Excellent macaroni cheese (only time pasta featured that I recall).

Rice pudding (only time rice featured, definitely).

Rhubarb that grandad grew.

Scottish things: neeps and tatties, Scotch broth.

Blancmange made in a huge stone mould. Home made cakes (Victoria sponge, Madeira, Dundee cake). Sponge puddings with evaporated milk poured over. But also lots of bought biscuits and Mr Kipling type cakes. Home made fruit pies and crumbles. What she called Poor Man's Trifle: bought trifle sponges with jam spread on, bananas and Bird's custard and nothing else bar the evap or pouring cream (my favourite). Bought crumpets with lots of butter for supper. Kitkats and Club biscuits. Way too much Scotch.

Endless tea. Didn't drink water.

Halved grapefruit for breakfast, now and then. Otherwise, All Bran.

Braised steak. Lots of things cooked in her beloved pressure cooker.

Tongue sandwiches.

Salad that was a lettuce leaf, half a tomato, a few slices of cucumber and a blob of salad cream.

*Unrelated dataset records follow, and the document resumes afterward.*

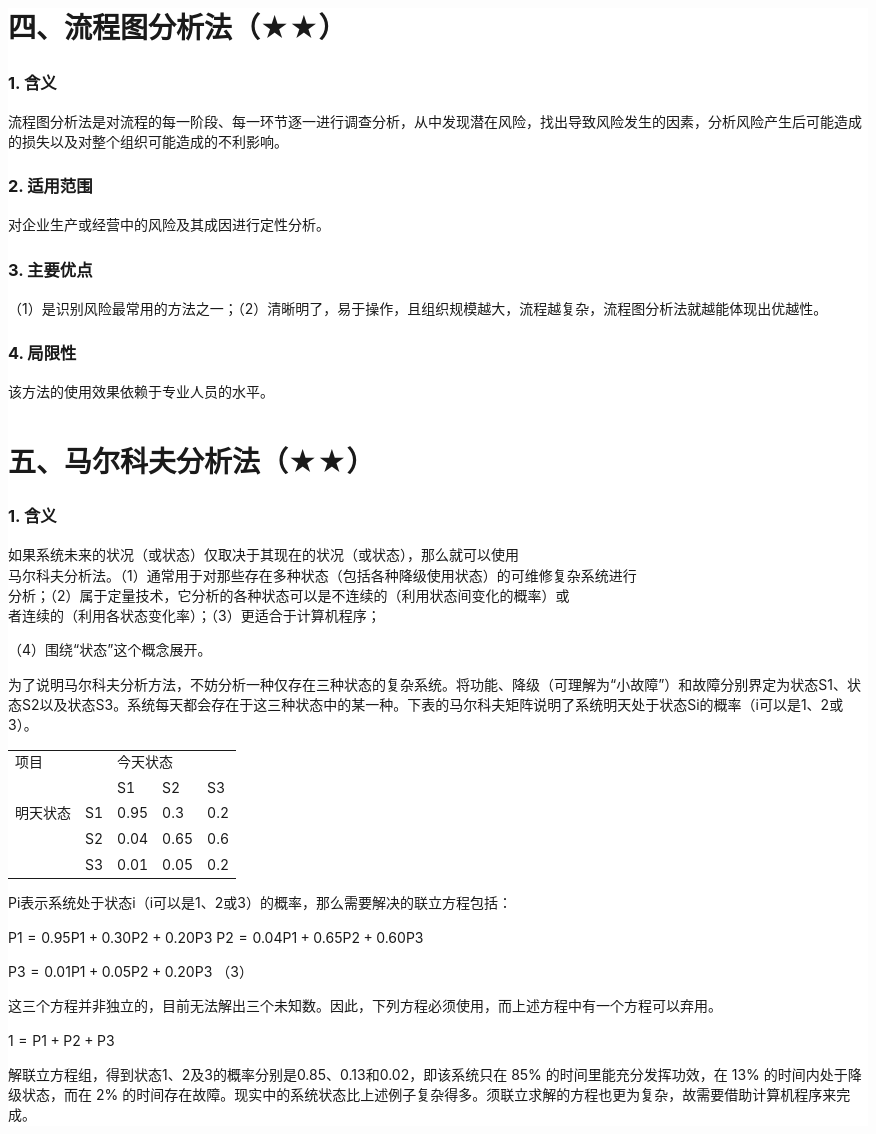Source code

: # 四、流程图分析法（★★）  

### 1. 含义  

流程图分析法是对流程的每一阶段、每一环节逐一进行调查分析，从中发现潜在风险，找出导致风险发生的因素，分析风险产生后可能造成的损失以及对整个组织可能造成的不利影响。  

### 2. 适用范围  

对企业生产或经营中的风险及其成因进行定性分析。  

### 3. 主要优点  

（1）是识别风险最常用的方法之一；（2）清晰明了，易于操作，且组织规模越大，流程越复杂，流程图分析法就越能体现出优越性。  

### 4. 局限性  

该方法的使用效果依赖于专业人员的水平。  

# 五、马尔科夫分析法（★★）  

### 1. 含义  

如果系统未来的状况（或状态）仅取决于其现在的状况（或状态），那么就可以使用  
马尔科夫分析法。（1）通常用于对那些存在多种状态（包括各种降级使用状态）的可维修复杂系统进行  
分析；（2）属于定量技术，它分析的各种状态可以是不连续的（利用状态间变化的概率）或  
者连续的（利用各状态变化率）；（3）更适合于计算机程序；  


（4）围绕“状态”这个概念展开。  

为了说明马尔科夫分析方法，不妨分析一种仅存在三种状态的复杂系统。将功能、降级（可理解为“小故障”）和故障分别界定为状态S1、状态S2以及状态S3。系统每天都会存在于这三种状态中的某一种。下表的马尔科夫矩阵说明了系统明天处于状态Si的概率（i可以是1、2或3）。  

<html><body><table><tr><td rowspan="2" colspan="2">项目</td><td colspan="3">今天状态</td></tr><tr><td>S1</td><td>S2</td><td>S3</td></tr><tr><td rowspan="3">明天状态</td><td>S1</td><td>0.95</td><td>0.3</td><td>0.2</td></tr><tr><td>S2</td><td>0.04</td><td>0.65</td><td>0.6</td></tr><tr><td>S3</td><td>0.01</td><td>0.05</td><td>0.2</td></tr></table></body></html>  

Pi表示系统处于状态i（i可以是1、2或3）的概率，那么需要解决的联立方程包括：  

$\mathrm { P 1 } { = } 0 . 9 5 \mathrm { P } 1 { + } 0 . 3 0 \mathrm { P } 2 { + } 0 . 2 0 \mathrm { P } 3$ $\mathrm { P 2 } { = } 0 . 0 4 \mathrm { P } 1 { + } 0 . 6 5 \mathrm { P } 2 { + } 0 . 6 0 \mathrm { P } 3$  

$\mathrm { P 3 } { = } 0 . 0 1 \mathrm { P } 1 { + } 0 . 0 5 \mathrm { P } 2 { + } 0 . 2 0 \mathrm { P } 3$ （3）  

这三个方程并非独立的，目前无法解出三个未知数。因此，下列方程必须使用，而上述方程中有一个方程可以弃用。  

$1 { = } \mathrm { P } 1 { + } \mathrm { P } 2 { + } \mathrm { P } 3$  

解联立方程组，得到状态1、2及3的概率分别是0.85、0.13和0.02，即该系统只在 $8 5 \%$ 的时间里能充分发挥功效，在 $1 3 \%$ 的时间内处于降级状态，而在 $2 \%$ 的时间存在故障。现实中的系统状态比上述例子复杂得多。须联立求解的方程也更为复杂，故需要借助计算机程序来完成。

Still like it all except the salad. Oh, and the tinned fruit cocktail.

Tripe for granddad about once a month because he liked it. She never touched it. She grew up very poor (he didn't) and to her it was poverty food. I never tried it. Looked gross.

She and granddad were both quite rotund almost all their adult lives (only got thin towards the very end when their appetites went) and very healthy (and mentally sharp) into their late nineties.